Detection model of invisible weld defects by magneto-optical imaging at rotating magnetic field directions

Abstract

Magneto-optical (MO) imaging non-destructive testing (NDT) system excited by rotating magnetic field is proposed for feature extraction and detection classification of invisible arbitrary-angle weld defects. The magnetic field direction of the rotating magnetic field changes periodically with time, and the magnitude and direction of the leakage magnetic field on the weldment also changes periodically. A finite element analysis (FEA) model of weldment is established to study the distribution of rotating alternating current field at different transient time.
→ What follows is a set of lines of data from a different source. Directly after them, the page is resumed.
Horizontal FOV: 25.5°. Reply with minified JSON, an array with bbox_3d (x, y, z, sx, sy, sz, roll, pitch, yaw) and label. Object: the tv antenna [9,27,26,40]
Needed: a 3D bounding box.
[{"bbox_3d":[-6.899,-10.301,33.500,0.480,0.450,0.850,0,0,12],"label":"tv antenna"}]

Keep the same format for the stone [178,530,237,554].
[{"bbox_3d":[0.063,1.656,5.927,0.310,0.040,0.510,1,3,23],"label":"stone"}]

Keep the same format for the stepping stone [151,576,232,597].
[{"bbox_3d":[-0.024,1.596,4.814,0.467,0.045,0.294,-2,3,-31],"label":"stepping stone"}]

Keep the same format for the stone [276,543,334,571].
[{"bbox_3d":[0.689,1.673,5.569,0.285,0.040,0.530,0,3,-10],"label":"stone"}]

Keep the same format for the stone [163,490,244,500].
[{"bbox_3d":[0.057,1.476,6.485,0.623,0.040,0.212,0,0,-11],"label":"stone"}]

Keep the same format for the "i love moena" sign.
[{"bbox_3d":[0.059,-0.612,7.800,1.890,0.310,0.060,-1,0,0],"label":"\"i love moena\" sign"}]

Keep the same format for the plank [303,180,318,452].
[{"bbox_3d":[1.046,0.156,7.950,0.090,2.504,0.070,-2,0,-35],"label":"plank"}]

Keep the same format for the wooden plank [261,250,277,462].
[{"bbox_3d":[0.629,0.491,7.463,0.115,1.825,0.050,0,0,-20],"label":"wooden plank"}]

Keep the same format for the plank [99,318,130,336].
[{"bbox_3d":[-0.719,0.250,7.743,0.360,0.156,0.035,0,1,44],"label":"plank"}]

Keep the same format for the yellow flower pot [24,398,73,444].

The correctness of the rotating alternating current field theory is verified by FEA. Based on the Faraday rotation effect, the relationship between the imaging characteristics of weld defect MO image and the leakage magnetic field intensity is analyzed. The gray value of MO image can match the corresponding leakage magnetic field intensity. MO imaging NDT experiments are performed on invisible weld defects, including surface crack, subsurface crack, and non-penetration. The gray-level co-occurrence matrix (GLCM) method is used to extract texture features of the MO image of weld defects, and the texture features of the images can reflect the leakage magnetic field characteristics of the defects. These texture features of MO images are used as input data for the defect classification model established using support vector machine (SVM). This model is evaluated by weld defect detection experiments and shows that it can effectively and accurately classify invisible arbitrary-angle weld defects.